On February 20, 2013, the Company completed its previously announced acquisition of all of the shares of Robbins & Myers, Inc., a U.S.-based designer and manufacturer of products and systems for the oil and gas industry. Under the merger agreement for this transaction, R&M shareholders received $60.00 in cash for each common share for an aggregate purchase price of $2,378 million, net of cash acquired.

The Company has included the financial results of R&M in its consolidated financial statements as of the date of acquisition with components of the R&M operations included in the Company’s Rig Technology, Petroleum Services & Supplies and Distribution & Transmission segments. The Company believes the acquisition of R&M will advance its strategic goal of providing a broader selection of products and services to its customers.

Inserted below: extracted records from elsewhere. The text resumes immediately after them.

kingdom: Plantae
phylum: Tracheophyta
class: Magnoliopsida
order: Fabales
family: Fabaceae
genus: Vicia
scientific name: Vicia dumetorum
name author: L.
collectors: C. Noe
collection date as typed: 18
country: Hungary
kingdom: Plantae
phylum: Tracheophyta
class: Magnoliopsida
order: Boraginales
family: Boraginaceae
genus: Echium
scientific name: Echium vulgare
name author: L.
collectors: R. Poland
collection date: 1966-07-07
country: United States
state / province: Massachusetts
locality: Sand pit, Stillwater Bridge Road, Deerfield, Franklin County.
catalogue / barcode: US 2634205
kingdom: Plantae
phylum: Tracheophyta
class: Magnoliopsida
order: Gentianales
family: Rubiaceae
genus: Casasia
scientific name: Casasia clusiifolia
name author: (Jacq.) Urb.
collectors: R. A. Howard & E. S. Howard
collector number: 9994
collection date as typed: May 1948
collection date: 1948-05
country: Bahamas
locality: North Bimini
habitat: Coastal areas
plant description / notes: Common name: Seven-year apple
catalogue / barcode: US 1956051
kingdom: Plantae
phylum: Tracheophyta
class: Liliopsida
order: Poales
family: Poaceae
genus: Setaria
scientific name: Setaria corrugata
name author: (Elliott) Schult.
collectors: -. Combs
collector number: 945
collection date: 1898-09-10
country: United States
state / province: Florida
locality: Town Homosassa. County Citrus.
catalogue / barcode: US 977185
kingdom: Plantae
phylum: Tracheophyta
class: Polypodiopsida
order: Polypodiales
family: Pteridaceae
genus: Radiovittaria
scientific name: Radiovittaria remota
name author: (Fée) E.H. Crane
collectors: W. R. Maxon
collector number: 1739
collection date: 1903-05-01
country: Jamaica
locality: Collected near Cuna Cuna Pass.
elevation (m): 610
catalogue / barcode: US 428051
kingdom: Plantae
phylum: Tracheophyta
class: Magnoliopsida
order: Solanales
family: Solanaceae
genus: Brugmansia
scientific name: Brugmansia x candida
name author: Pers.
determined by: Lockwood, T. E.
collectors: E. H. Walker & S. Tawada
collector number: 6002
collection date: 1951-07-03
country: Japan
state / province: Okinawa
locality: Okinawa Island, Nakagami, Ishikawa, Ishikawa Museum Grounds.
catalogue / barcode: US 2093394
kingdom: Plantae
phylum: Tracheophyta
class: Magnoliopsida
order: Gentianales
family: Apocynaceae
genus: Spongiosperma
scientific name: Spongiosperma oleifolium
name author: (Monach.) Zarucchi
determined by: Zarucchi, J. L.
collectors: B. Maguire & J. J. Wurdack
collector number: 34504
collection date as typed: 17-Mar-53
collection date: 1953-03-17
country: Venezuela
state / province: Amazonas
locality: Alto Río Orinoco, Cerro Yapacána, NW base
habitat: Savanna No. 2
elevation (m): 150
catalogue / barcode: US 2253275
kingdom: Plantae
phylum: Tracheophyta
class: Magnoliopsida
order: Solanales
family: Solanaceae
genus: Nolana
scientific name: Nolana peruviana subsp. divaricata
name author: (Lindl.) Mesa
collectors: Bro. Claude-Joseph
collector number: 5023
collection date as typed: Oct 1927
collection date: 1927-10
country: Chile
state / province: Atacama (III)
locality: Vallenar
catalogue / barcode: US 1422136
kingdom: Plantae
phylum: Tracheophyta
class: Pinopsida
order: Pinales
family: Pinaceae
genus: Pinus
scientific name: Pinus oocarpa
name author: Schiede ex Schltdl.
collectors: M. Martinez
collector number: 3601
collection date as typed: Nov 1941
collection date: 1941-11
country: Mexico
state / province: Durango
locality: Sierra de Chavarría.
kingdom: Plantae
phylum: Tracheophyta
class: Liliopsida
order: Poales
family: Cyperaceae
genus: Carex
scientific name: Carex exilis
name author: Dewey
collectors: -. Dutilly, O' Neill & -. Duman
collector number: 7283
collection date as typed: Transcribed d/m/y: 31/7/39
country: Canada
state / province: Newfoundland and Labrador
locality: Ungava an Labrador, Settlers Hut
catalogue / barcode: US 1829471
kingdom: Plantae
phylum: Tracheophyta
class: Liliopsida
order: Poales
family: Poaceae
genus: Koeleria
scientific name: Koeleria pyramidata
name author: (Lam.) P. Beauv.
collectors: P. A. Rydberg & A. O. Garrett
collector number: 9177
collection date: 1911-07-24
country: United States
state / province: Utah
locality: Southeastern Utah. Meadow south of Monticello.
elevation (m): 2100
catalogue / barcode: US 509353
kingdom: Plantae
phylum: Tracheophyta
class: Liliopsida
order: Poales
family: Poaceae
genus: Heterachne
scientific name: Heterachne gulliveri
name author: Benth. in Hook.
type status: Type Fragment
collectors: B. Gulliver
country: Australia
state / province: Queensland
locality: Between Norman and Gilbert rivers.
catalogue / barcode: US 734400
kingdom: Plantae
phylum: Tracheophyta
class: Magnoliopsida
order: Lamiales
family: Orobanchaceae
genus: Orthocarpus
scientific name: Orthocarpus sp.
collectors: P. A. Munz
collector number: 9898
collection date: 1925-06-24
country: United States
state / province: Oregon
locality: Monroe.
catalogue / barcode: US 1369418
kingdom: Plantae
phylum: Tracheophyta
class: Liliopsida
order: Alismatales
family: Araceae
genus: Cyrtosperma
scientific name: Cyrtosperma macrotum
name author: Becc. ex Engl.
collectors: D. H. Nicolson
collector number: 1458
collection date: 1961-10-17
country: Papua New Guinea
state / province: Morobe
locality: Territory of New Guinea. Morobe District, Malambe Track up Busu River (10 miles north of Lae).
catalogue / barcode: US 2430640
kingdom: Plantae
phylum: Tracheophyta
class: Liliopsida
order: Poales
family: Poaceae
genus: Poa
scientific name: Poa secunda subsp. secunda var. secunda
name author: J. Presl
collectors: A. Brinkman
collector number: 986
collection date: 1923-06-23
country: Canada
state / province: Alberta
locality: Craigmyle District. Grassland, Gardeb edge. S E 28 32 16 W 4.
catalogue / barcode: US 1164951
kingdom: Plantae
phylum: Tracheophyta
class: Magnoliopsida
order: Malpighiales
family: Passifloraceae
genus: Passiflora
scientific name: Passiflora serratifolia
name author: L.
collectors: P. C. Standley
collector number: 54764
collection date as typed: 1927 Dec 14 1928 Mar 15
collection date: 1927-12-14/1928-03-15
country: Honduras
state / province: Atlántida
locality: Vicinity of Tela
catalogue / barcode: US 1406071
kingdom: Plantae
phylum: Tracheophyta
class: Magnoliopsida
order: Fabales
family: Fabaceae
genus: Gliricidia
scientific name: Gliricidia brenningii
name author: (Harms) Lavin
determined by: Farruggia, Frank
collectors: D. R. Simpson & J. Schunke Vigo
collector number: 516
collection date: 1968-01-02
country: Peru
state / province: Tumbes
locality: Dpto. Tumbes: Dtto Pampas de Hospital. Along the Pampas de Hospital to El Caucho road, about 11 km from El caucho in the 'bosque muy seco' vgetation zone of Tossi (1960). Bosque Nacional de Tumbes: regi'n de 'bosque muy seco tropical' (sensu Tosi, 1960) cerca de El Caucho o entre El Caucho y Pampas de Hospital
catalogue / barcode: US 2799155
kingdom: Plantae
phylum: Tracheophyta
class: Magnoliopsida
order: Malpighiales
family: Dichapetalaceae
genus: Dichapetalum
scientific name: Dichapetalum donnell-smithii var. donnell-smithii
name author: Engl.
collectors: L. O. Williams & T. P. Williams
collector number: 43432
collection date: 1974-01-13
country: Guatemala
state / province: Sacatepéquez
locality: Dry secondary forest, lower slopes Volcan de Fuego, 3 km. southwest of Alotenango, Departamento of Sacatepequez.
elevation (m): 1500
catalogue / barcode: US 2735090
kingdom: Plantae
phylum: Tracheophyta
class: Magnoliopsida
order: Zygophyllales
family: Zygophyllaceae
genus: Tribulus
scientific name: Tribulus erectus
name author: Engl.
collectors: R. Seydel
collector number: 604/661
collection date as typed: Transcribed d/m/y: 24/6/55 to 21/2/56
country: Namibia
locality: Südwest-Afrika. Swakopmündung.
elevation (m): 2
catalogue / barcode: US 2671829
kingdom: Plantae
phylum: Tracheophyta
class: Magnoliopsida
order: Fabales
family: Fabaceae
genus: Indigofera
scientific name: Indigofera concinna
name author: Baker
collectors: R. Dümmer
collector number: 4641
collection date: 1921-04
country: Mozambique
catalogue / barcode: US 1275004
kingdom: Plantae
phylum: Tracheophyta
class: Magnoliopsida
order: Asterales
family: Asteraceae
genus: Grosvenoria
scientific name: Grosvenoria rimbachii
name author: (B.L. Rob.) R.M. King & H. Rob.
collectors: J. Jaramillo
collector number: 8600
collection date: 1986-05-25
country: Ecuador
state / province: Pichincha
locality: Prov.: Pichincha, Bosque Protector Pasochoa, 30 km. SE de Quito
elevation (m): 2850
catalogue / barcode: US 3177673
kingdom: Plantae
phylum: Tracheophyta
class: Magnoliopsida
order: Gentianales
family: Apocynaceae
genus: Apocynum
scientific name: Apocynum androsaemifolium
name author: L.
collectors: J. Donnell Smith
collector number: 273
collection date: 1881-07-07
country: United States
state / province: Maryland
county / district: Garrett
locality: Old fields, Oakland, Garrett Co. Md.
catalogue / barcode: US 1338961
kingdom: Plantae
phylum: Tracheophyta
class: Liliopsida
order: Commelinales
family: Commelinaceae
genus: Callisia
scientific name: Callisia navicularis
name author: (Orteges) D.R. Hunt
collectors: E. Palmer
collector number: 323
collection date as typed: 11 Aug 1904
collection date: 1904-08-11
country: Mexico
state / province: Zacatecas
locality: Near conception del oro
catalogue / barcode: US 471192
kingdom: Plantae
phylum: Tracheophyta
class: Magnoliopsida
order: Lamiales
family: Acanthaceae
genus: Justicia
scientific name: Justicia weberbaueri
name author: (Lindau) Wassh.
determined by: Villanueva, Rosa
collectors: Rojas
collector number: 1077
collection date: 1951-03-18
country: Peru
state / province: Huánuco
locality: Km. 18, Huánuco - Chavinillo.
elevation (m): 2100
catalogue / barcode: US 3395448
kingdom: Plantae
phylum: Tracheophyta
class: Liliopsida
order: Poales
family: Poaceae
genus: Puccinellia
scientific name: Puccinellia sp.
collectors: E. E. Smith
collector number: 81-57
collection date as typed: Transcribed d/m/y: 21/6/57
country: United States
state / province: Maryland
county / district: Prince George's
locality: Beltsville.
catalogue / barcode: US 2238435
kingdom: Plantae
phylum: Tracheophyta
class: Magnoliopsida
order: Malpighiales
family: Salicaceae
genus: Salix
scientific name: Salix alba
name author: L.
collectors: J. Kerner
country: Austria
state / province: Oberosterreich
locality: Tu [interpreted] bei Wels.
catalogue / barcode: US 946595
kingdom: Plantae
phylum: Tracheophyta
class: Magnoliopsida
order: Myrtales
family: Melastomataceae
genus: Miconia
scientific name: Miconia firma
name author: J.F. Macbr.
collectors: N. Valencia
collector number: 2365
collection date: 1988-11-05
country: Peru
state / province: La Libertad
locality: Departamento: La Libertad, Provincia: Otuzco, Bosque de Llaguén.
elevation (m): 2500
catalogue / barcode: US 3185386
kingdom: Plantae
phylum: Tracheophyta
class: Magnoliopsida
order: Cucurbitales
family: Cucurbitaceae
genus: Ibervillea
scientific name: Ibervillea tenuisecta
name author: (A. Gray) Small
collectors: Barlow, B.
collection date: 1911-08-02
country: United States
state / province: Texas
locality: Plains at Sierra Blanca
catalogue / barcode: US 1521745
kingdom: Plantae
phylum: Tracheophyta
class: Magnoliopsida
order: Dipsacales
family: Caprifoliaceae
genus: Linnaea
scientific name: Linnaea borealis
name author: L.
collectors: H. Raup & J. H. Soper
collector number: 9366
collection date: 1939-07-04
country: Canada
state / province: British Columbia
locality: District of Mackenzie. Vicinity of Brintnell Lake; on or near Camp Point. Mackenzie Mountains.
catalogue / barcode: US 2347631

The following table displays the total preliminary purchase price allocation for the R&M acquisition. The R&M purchase price allocation remains preliminary until the valuation is complete. The table summarizes the estimated fair values of the assets acquired and liabilities assumed at the date of acquisition. (in millions):

 

Current assets, net of cash acquired

   $ 428   

Property, plant and equipment

     246   

Intangible assets

     916   

Goodwill

     1,554   

Other assets

     47   
  

 

 

 

Total assets acquired

     3,191   
  

 

 

 

Current liabilities

     188   

Deferred taxes

     505   

Other liabilities

     120   
  

 

 

 

Total liabilities

     813   
  

 

 

 

Cash consideration, net of cash acquired

   $ 2,378   
  

 

 

 

The Company has preliminarily allocated $916 million to identifiable intangible assets (19 year weighted-average life). The intangible assets are expected to be amortizable and are comprised of: $635 million of customer relationships (18 year weighted-average life), $170 million of patents (20 year weighted-average life), $86 million of trademarks (20 year weighted-average life), and $25 million of other intangible assets (15 year weighted-average life). The amount allocated to goodwill represents the excess of the purchase price over the fair value of the net assets acquired. Goodwill resulting from the R&M acquisition is not expected to be deductible for tax purposes. Pro forma information is not included because the results of the acquired operations would not have materially impacted the Company’s consolidated operating results.